* [TEXTO MOSTRADO]:
Quizá de lo que se trata es de reconocer una necesidad siempre escondida allá en lo más adentro del corazón y que lucha por salir al exterior porque no puede vivir atrapada bajo la asfixia continua del simplemente “desear”, porque es una necesidad de primera mano, de la que no podemos prescindir. Está claro que necesitamos retomar la vida y vivirla a fondo, volver al primer amor, poner más chispa, más pasión… a todo lo que somos y hacemos.
Estamos de suerte. Hay solución. Acudir a Dios no solo de palabra sino desde las mismas entrañas de nuestro ser, empaparnos más de Él, no soltarnos de su mano, intentar vivir el día en su presencia, hagamos lo que hagamos y estemos donde estemos. Esta es la solución.
Como digo, estas sencillas consideraciones, por lo general, quedan atrapadas en un espacio cerrado esperando que se abra un resquicio de luz para ver con claridad la dirección correcta y comenzar a caminar sin buscar atajos y a por todas, dándolo todo, dándonos totalmente. Y esa luz es la que un día, en un momento, por ejemplo, leyendo un salmo responsorial en la eucaristía, puede penetrar en nuestro interior llenándonos de esa claridad que buscábamos al escuchar las palabras del salmista: “Buscad al Señor y revivirá vuestro corazón”.
“Buscar al Señor”. Sí, rumiar esas tres palabras es suficiente para que el corazón se esponje y respire mejor. Esa es la vida de una monja en un monasterio, tratar de vivir desde el amanecer hasta el ocaso en la búsqueda de Dios. Escuchar desde dentro con atención y con fuerza que buscar al Señor ya implica que revive nuestro corazón. Por eso, un corazón que puede estar adormilado, aletargado, quizá perezoso, acomodado… solo puede revivir desde la búsqueda apasionada del Señor. Solo puede vibrar, sentirlo como vivo, si pone todo el empeño en buscar al Señor siempre. Poner esa pasión, ese sentido infinito y primordial de fe, de confianza en Él. Solo así lograremos mantener un corazón despierto, joven, ilusionado, apasionado… en definitiva un corazón firme, enamorado. Y, palabra de monja, vale la pena.

* [QUÉ SE PIDE]:
1. Traduce al inglés esta oración del texto sobre la búsqueda del Señor: "Está claro que necesitamos retomar la vida y vivirla a fondo, volver al primer amor, poner más chispa, más pasión… a todo lo que somos y hacemos."
2. Reescribe los registros desde su primera línea hasta la línea con "Thanks to download my fisrt script in Batch", ambas incluidas, cambiando "script" por "program" y sin tocar nada más.
El texto y los registros no tienen relación entre sí.

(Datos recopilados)
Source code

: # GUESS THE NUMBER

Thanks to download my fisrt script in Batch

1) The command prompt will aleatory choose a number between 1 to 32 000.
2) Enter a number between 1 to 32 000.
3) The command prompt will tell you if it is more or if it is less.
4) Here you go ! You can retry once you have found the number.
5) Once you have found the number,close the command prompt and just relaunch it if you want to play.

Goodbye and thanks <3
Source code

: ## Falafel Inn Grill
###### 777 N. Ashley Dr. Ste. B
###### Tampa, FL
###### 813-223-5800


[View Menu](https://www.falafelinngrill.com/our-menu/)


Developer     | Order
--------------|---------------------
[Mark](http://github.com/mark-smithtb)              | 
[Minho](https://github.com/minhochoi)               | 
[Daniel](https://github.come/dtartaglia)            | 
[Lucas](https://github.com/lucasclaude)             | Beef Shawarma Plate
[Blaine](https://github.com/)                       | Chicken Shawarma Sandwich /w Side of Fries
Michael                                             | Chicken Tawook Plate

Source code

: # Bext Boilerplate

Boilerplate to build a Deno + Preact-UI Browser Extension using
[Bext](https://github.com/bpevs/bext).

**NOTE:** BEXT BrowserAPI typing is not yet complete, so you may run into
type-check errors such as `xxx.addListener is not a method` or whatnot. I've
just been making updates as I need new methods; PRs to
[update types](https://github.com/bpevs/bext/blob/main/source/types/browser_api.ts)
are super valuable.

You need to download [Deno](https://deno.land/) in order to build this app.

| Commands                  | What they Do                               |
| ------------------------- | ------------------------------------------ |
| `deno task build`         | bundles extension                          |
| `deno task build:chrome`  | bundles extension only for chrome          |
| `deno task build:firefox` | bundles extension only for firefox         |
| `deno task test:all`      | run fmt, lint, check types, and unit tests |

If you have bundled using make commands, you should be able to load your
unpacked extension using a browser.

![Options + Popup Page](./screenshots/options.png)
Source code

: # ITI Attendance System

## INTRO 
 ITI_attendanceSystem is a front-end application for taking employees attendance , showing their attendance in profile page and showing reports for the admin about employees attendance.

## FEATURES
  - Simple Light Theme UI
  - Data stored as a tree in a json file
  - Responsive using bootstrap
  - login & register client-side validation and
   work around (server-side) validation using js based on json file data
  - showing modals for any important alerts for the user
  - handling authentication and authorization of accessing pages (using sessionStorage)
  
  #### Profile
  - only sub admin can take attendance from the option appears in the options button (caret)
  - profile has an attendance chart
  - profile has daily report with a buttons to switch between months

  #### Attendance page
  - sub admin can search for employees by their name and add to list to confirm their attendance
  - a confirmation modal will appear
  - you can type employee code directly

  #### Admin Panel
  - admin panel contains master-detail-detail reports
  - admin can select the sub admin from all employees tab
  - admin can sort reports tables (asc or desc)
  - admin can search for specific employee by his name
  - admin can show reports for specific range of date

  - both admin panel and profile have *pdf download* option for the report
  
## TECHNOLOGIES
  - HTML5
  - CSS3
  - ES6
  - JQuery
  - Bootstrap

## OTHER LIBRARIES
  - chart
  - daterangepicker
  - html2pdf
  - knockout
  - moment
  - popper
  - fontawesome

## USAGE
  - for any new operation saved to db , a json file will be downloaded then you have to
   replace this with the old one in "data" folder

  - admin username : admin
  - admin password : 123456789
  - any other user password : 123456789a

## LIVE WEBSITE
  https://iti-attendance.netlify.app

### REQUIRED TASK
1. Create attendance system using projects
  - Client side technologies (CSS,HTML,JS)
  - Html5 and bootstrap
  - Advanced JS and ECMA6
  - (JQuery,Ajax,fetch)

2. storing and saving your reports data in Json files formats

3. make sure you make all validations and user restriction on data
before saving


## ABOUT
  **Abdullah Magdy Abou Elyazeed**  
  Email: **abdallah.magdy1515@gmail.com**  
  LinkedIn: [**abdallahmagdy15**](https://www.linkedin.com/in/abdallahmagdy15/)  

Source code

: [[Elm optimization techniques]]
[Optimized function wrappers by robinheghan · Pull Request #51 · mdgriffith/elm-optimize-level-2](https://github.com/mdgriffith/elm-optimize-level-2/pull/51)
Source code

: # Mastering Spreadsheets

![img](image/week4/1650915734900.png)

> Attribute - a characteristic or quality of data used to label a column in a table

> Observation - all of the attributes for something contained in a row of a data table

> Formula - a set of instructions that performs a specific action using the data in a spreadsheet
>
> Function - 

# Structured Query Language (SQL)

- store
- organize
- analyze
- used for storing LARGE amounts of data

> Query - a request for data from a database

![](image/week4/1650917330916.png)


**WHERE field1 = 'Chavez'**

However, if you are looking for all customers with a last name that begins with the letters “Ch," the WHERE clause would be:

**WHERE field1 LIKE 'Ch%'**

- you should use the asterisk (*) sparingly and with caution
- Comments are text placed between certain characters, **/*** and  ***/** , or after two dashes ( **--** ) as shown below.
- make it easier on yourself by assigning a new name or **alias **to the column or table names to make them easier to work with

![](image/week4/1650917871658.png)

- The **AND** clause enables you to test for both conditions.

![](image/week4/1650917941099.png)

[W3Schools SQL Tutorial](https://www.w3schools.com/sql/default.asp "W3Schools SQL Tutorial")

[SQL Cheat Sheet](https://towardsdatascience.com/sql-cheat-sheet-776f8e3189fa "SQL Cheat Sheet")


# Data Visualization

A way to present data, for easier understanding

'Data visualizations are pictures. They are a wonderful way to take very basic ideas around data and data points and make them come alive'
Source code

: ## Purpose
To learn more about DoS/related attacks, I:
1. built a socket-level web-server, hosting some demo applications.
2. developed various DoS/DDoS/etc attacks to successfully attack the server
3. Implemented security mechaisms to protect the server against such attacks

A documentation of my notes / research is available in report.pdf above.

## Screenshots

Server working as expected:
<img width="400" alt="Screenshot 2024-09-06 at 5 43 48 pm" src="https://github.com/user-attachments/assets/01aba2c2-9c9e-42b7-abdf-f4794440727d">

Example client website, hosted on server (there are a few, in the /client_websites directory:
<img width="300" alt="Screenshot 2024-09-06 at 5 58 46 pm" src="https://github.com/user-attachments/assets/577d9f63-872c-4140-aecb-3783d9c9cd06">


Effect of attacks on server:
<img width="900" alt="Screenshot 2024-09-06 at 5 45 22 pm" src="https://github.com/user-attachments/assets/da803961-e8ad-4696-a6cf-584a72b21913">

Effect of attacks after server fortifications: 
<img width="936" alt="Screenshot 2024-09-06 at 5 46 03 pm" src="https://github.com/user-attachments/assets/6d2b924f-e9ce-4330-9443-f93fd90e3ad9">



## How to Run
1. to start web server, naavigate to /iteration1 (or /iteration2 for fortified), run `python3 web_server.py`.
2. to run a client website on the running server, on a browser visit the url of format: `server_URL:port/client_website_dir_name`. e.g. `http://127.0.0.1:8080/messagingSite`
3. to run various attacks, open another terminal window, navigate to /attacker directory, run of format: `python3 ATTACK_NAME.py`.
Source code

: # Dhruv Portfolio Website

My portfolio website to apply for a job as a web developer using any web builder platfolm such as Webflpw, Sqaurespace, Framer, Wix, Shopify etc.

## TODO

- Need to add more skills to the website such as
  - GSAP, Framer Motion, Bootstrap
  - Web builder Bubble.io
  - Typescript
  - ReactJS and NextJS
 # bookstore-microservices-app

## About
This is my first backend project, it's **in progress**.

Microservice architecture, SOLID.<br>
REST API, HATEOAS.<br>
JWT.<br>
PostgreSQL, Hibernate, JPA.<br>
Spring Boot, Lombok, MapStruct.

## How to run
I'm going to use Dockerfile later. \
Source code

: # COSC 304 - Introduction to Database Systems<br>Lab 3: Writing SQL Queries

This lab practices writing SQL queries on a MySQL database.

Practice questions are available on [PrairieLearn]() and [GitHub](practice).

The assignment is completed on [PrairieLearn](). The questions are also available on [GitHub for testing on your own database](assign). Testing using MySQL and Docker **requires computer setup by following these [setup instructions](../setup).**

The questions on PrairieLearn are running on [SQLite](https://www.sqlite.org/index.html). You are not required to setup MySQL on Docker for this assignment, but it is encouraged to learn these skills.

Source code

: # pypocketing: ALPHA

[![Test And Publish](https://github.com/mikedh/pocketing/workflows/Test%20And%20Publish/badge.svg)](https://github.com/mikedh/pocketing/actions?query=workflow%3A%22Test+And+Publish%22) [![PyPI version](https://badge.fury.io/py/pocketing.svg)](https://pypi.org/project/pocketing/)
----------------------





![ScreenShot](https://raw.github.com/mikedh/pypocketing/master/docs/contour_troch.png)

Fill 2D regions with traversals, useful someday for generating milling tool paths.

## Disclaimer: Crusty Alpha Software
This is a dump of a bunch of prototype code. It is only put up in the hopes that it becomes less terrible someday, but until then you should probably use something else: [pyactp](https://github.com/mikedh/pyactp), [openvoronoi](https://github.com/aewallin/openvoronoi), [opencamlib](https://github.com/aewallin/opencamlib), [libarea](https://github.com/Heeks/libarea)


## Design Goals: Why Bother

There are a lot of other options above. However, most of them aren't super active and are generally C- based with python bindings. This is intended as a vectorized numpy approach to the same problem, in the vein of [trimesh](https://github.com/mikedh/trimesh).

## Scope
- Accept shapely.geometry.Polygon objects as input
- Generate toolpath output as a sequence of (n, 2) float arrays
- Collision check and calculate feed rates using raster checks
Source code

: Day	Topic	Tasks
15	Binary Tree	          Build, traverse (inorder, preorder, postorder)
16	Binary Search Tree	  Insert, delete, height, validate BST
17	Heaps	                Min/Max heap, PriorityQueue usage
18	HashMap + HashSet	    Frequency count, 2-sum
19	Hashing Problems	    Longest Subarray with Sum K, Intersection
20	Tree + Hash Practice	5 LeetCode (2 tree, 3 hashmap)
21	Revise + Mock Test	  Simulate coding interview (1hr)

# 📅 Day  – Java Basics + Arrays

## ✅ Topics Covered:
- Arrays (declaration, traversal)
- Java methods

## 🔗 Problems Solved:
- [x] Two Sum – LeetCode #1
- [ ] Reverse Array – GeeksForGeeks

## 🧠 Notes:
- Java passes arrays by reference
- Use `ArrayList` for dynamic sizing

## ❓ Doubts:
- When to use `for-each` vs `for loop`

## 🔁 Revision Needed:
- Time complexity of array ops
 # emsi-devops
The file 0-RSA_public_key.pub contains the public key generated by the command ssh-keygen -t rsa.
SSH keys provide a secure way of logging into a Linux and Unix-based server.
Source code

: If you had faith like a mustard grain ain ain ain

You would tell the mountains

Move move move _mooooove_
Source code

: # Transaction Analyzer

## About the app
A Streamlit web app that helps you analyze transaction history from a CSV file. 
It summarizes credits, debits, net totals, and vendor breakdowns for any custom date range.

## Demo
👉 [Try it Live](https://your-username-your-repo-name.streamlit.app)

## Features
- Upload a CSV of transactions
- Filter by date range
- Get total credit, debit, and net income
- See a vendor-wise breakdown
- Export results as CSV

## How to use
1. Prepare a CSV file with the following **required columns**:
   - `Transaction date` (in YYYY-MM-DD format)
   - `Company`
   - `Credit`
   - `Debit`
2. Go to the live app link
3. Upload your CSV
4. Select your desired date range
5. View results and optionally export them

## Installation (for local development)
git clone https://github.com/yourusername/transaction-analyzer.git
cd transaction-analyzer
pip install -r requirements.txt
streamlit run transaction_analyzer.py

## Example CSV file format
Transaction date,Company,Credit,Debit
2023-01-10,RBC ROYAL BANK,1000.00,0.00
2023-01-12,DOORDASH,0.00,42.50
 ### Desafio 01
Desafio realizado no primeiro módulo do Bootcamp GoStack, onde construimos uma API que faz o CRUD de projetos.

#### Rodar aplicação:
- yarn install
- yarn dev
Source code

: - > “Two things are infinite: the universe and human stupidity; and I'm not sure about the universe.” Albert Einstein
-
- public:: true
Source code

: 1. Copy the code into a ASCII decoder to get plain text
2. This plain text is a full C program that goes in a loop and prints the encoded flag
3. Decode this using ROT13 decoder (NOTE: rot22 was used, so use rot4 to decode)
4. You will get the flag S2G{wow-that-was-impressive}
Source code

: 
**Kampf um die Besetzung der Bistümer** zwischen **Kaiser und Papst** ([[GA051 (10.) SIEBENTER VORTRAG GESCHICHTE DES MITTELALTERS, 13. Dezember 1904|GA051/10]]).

* [SOLUCIONES]:
1. It is clear that we need to take up life again and live it fully, return to our first love, put more spark, more passion… into everything we are and do.

2.
Source code

: # GUESS THE NUMBER

Thanks to download my fisrt program in Batch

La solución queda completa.